WASHINGTON—Fraud is just as prevalent in the private health insurance industry as it is with public insurance, according to a report by the George Washington University School of Public Health and Health Services, Department of Health Policy.
The report found that some of the most striking examples of fraud come from fraud committed directly by the private insurance industry itself. In 2007, the United States spent nearly $2.3 trillion on healthcare and public and private insurers processed more than 4 billion health insurance claims. That year, fraud was estimated to reach as much as 10 percent of annual health care spending.
At this rate, the losses in 2007 alone—over $220 billion—would have been enough to cover the uninsured, according to the study. The National Health Care Anti-Fraud Association (NHCAA) has estimated conservatively that 3 percent of all health care spending—or $68 billion—is lost to healthcare fraud.
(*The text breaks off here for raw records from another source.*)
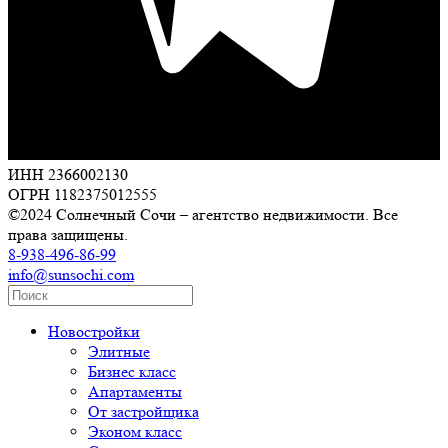
ИНН 2366002130
ОГРН 1182375012555
©2024 Солнечный Сочи – агентство недвижимости. Все
права защищены.
8-938-496-86-99
info@sunsochi.com
Новостройки
Элитные
Бизнес класс
Апартаменты
От застройщика
Эконом класс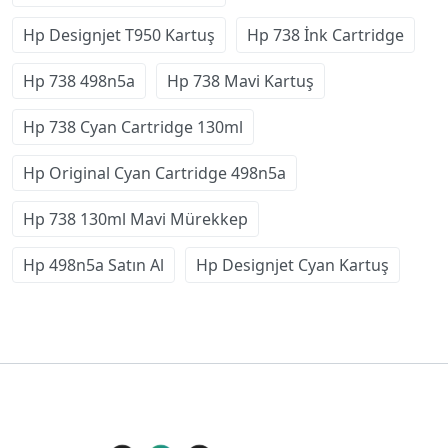
Hp Designjet T950 Kartuş
Hp 738 İnk Cartridge
Hp 738 498n5a
Hp 738 Mavi Kartuş
Hp 738 Cyan Cartridge 130ml
Hp Original Cyan Cartridge 498n5a
Hp 738 130ml Mavi Mürekkep
Hp 498n5a Satın Al
Hp Designjet Cyan Kartuş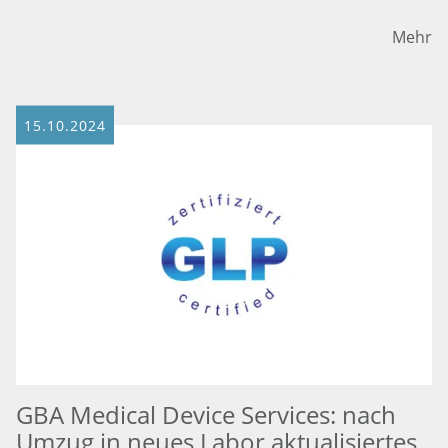
Mehr
15.10.2024
GBA Medical Device Services: nach
Umzug in neues Labor aktualisiertes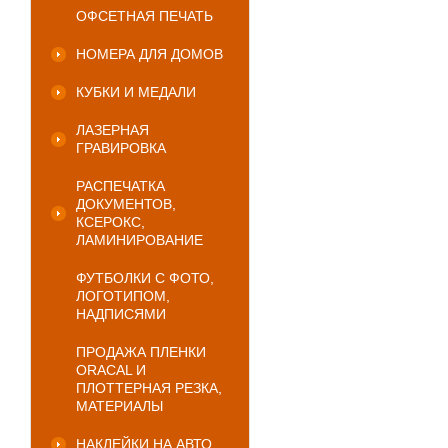
ОФСЕТНАЯ ПЕЧАТЬ
НОМЕРА ДЛЯ ДОМОВ
КУБКИ И МЕДАЛИ
ЛАЗЕРНАЯ
ГРАВИРОВКА
РАСПЕЧАТКА
ДОКУМЕНТОВ,
КСЕРОКС,
ЛАМИНИРОВАНИЕ
ФУТБОЛКИ С ФОТО,
ЛОГОТИПОМ,
НАДПИСЯМИ
ПРОДАЖА ПЛЕНКИ
ORACAL И
ПЛОТТЕРНАЯ РЕЗКА,
МАТЕРИАЛЫ
НАКЛЕЙКИ НА АВТО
In addition, the report found that no segment of the healthcare industry or geographical area is immune from fraud. It is estimated that 80 percent of healthcare fraud is committed by medical providers, 10 percent by consumers, and the balance by others, such as insurers themselves and their employees.
Fraudulent billing, kickbacks, up-coding services and bundling are common examples of fraud. Avoidance of sick and high need members, along with the systematic misrepresentation of the cost of care to group plan sponsors, represent major examples of fraud in the private insurance industry.
The report also noted the distinction between fraud and improper payments. Fraud is a misrepresentation of the truth or concealment of material facts. Improper payments, on the other hand, tend to involve technical questions associated with verification of claims or related matters. The report also describes recent efforts to improve fraud detection and recovery across the public and private insurers, including Medicare and Medicaid.
“The evidence presented in this analysis should put to rest the notion that the problem of fraud is limited to public programs,” said Sara Rosenbaum, professor and chair, George Washington University Department of Health Policy. “Because fraud can arise in any sector of the health industry, comprehensive efforts to both detect and deter fraud system-wide are essential to national health reform.”